[Saved entries]
++++++++++++++++++++

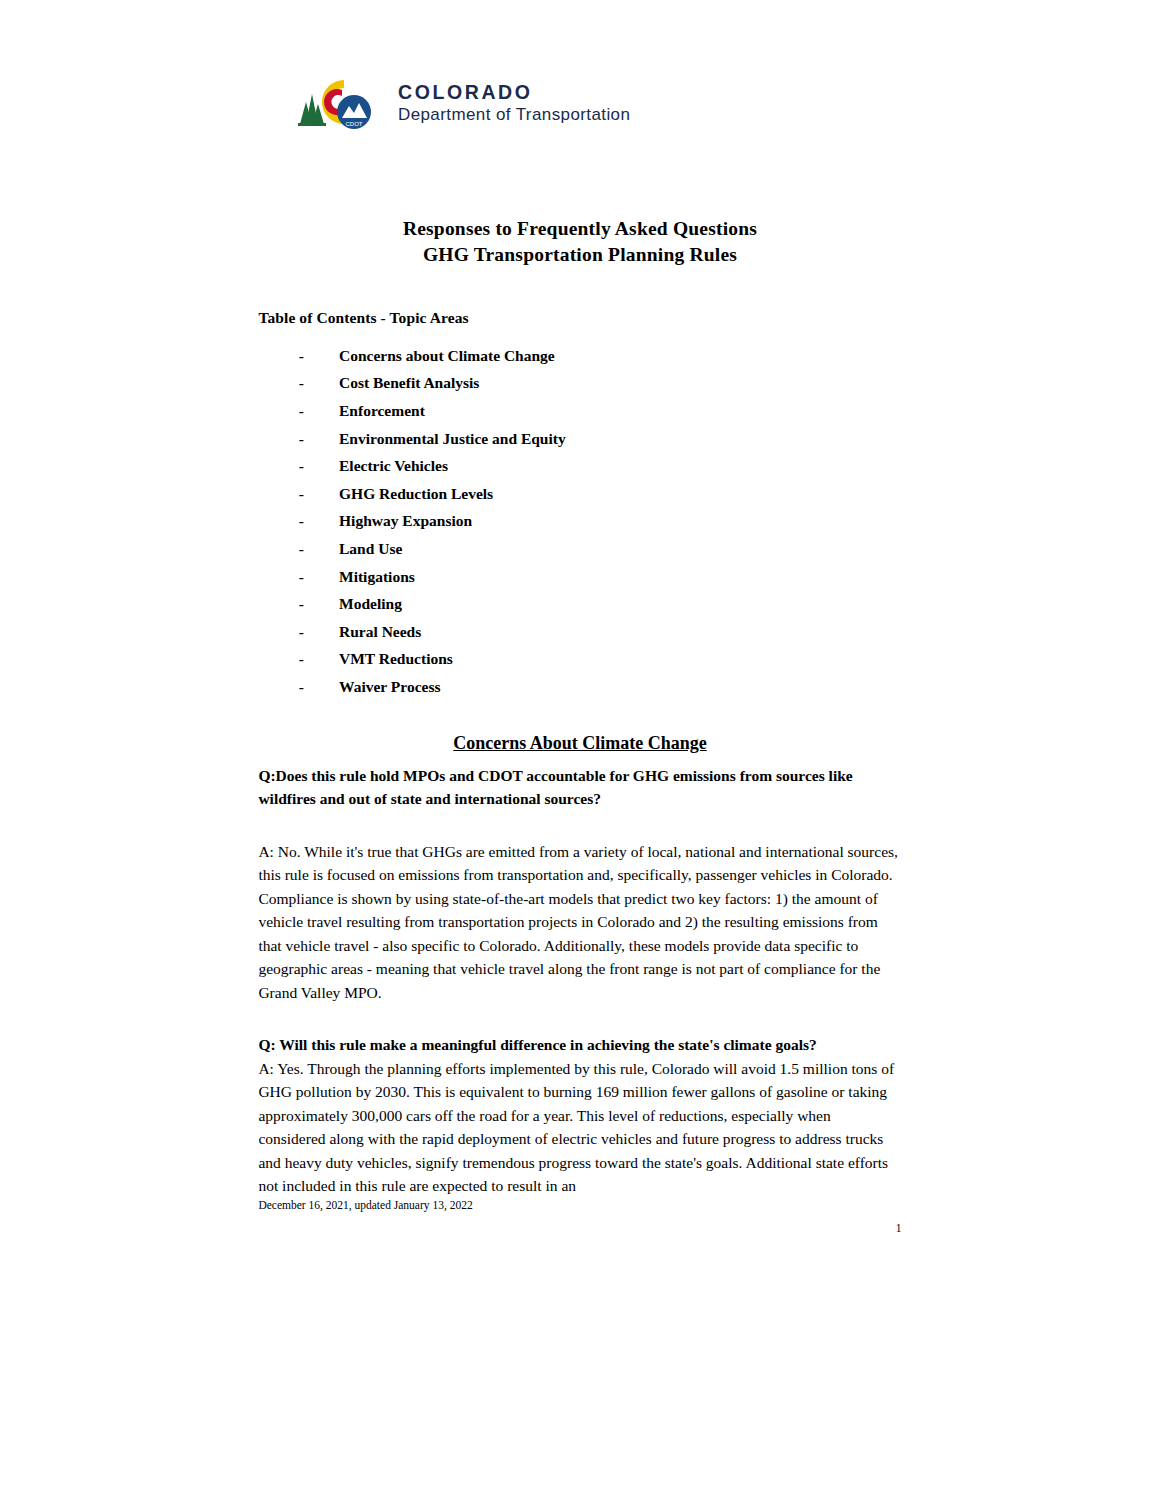CDOT
COLORADO
Department of Transportation
Responses to Frequently Asked Questions
GHG Transportation Planning Rules
Table of Contents - Topic Areas
Concerns about Climate Change
Cost Benefit Analysis
Enforcement
Environmental Justice and Equity
Electric Vehicles
GHG Reduction Levels
Highway Expansion
Land Use
Mitigations
Modeling
Rural Needs
VMT Reductions
Waiver Process
Concerns About Climate Change
Q:Does this rule hold MPOs and CDOT accountable for GHG emissions from sources like wildfires and out of state and international sources?
A: No. While it's true that GHGs are emitted from a variety of local, national and international sources, this rule is focused on emissions from transportation and, specifically, passenger vehicles in Colorado. Compliance is shown by using state-of-the-art models that predict two key factors: 1) the amount of vehicle travel resulting from transportation projects in Colorado and 2) the resulting emissions from that vehicle travel - also specific to Colorado. Additionally, these models provide data specific to geographic areas - meaning that vehicle travel along the front range is not part of compliance for the Grand Valley MPO.
Q: Will this rule make a meaningful difference in achieving the state's climate goals?
A: Yes. Through the planning efforts implemented by this rule, Colorado will avoid 1.5 million tons of GHG pollution by 2030. This is equivalent to burning 169 million fewer gallons of gasoline or taking approximately 300,000 cars off the road for a year. This level of reductions, especially when considered along with the rapid deployment of electric vehicles and future progress to address trucks and heavy duty vehicles, signify tremendous progress toward the state's goals. Additional state efforts not included in this rule are expected to result in an
December 16, 2021, updated January 13, 2022
1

++++++++++++++++++++

Exercise prompt -
Of the lines in the data above, some may include the word "sources"; state how many, with no added words.

Written reply -
2